Extract the lines up to and including the one that contains "Item 7. General", starting with the first line of the entries below, and omit the pictures.

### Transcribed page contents
════
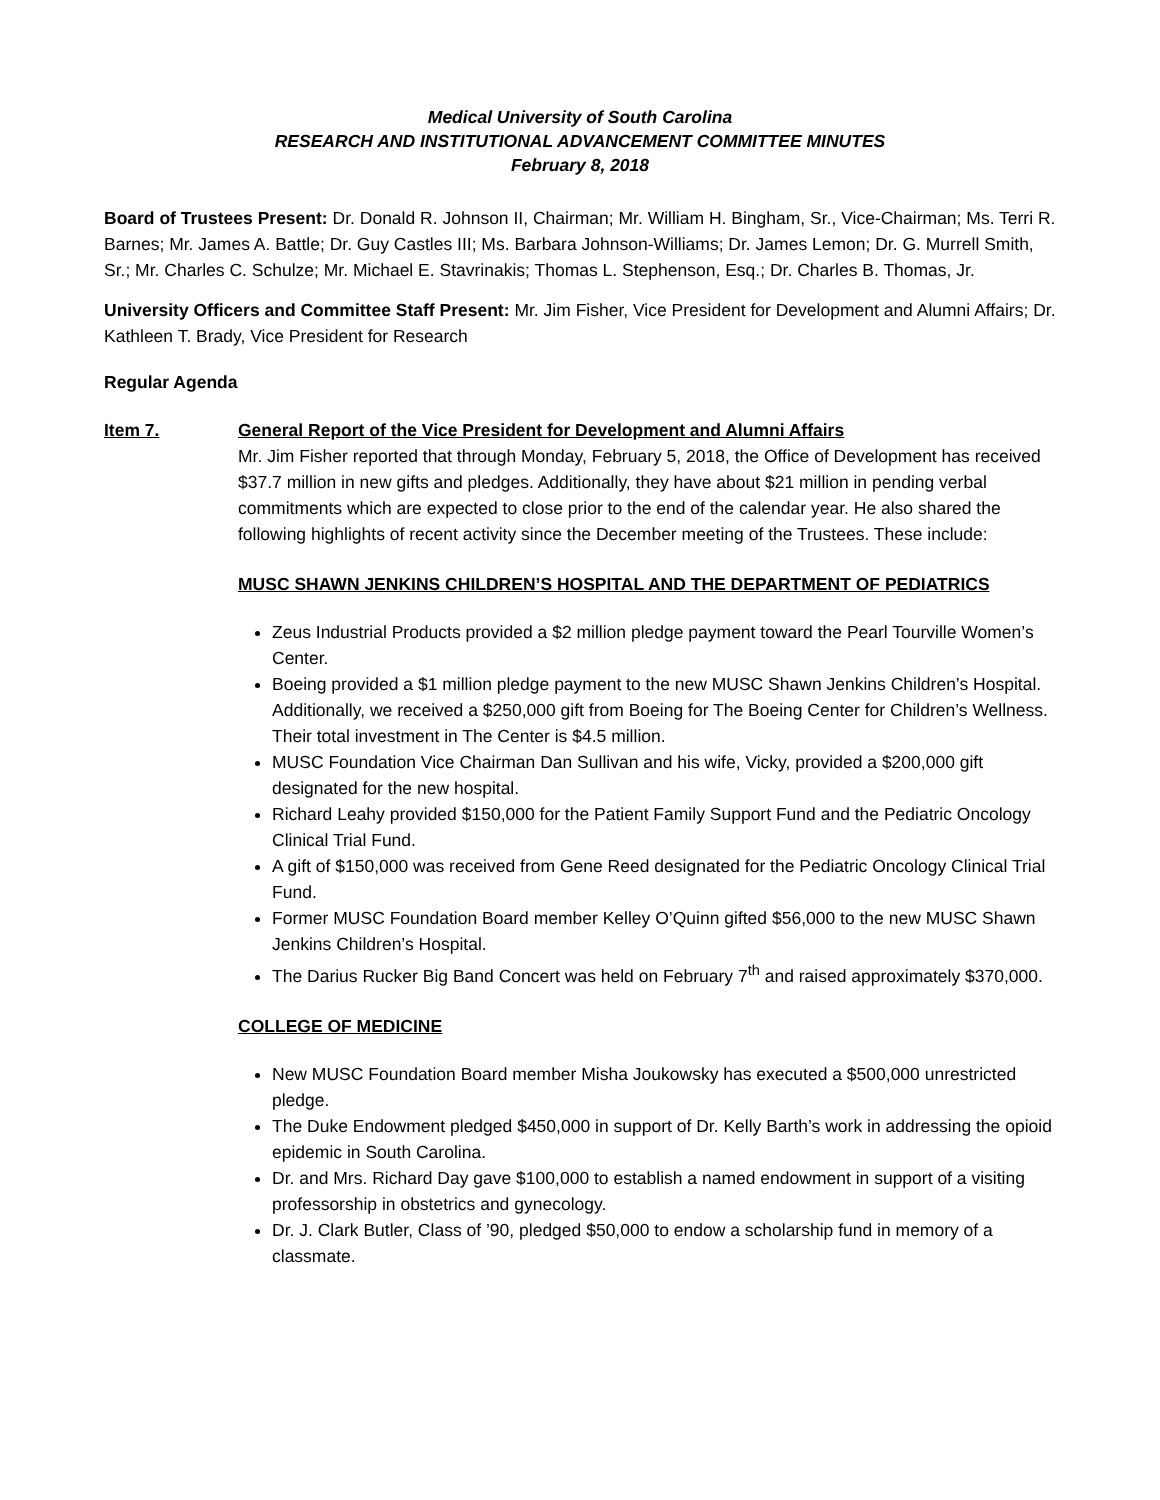Medical University of South Carolina
RESEARCH AND INSTITUTIONAL ADVANCEMENT COMMITTEE MINUTES
February 8, 2018
Board of Trustees Present: Dr. Donald R. Johnson II, Chairman; Mr. William H. Bingham, Sr., Vice-Chairman; Ms. Terri R. Barnes; Mr. James A. Battle; Dr. Guy Castles III; Ms. Barbara Johnson-Williams; Dr. James Lemon; Dr. G. Murrell Smith, Sr.; Mr. Charles C. Schulze; Mr. Michael E. Stavrinakis; Thomas L. Stephenson, Esq.; Dr. Charles B. Thomas, Jr.
University Officers and Committee Staff Present: Mr. Jim Fisher, Vice President for Development and Alumni Affairs; Dr. Kathleen T. Brady, Vice President for Research
Regular Agenda
Item 7. General Report of the Vice President for Development and Alumni Affairs
Mr. Jim Fisher reported that through Monday, February 5, 2018, the Office of Development has received $37.7 million in new gifts and pledges. Additionally, they have about $21 million in pending verbal commitments which are expected to close prior to the end of the calendar year. He also shared the following highlights of recent activity since the December meeting of the Trustees. These include:
MUSC SHAWN JENKINS CHILDREN’S HOSPITAL AND THE DEPARTMENT OF PEDIATRICS
Zeus Industrial Products provided a $2 million pledge payment toward the Pearl Tourville Women’s Center.
Boeing provided a $1 million pledge payment to the new MUSC Shawn Jenkins Children’s Hospital. Additionally, we received a $250,000 gift from Boeing for The Boeing Center for Children’s Wellness. Their total investment in The Center is $4.5 million.
MUSC Foundation Vice Chairman Dan Sullivan and his wife, Vicky, provided a $200,000 gift designated for the new hospital.
Richard Leahy provided $150,000 for the Patient Family Support Fund and the Pediatric Oncology Clinical Trial Fund.
A gift of $150,000 was received from Gene Reed designated for the Pediatric Oncology Clinical Trial Fund.
Former MUSC Foundation Board member Kelley O’Quinn gifted $56,000 to the new MUSC Shawn Jenkins Children’s Hospital.
The Darius Rucker Big Band Concert was held on February 7<sup>th</sup> and raised approximately $370,000.
COLLEGE OF MEDICINE
New MUSC Foundation Board member Misha Joukowsky has executed a $500,000 unrestricted pledge.
The Duke Endowment pledged $450,000 in support of Dr. Kelly Barth’s work in addressing the opioid epidemic in South Carolina.
Dr. and Mrs. Richard Day gave $100,000 to establish a named endowment in support of a visiting professorship in obstetrics and gynecology.
Dr. J. Clark Butler, Class of ’90, pledged $50,000 to endow a scholarship fund in memory of a classmate.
════
### Answer to the problem
Medical University of South Carolina
RESEARCH AND INSTITUTIONAL ADVANCEMENT COMMITTEE MINUTES
February 8, 2018
Board of Trustees Present: Dr. Donald R. Johnson II, Chairman; Mr. William H. Bingham, Sr., Vice-Chairman; Ms. Terri R. Barnes; Mr. James A. Battle; Dr. Guy Castles III; Ms. Barbara Johnson-Williams; Dr. James Lemon; Dr. G. Murrell Smith, Sr.; Mr. Charles C. Schulze; Mr. Michael E. Stavrinakis; Thomas L. Stephenson, Esq.; Dr. Charles B. Thomas, Jr.
University Officers and Committee Staff Present: Mr. Jim Fisher, Vice President for Development and Alumni Affairs; Dr. Kathleen T. Brady, Vice President for Research
Regular Agenda
Item 7. General Report of the Vice President for Development and Alumni Affairs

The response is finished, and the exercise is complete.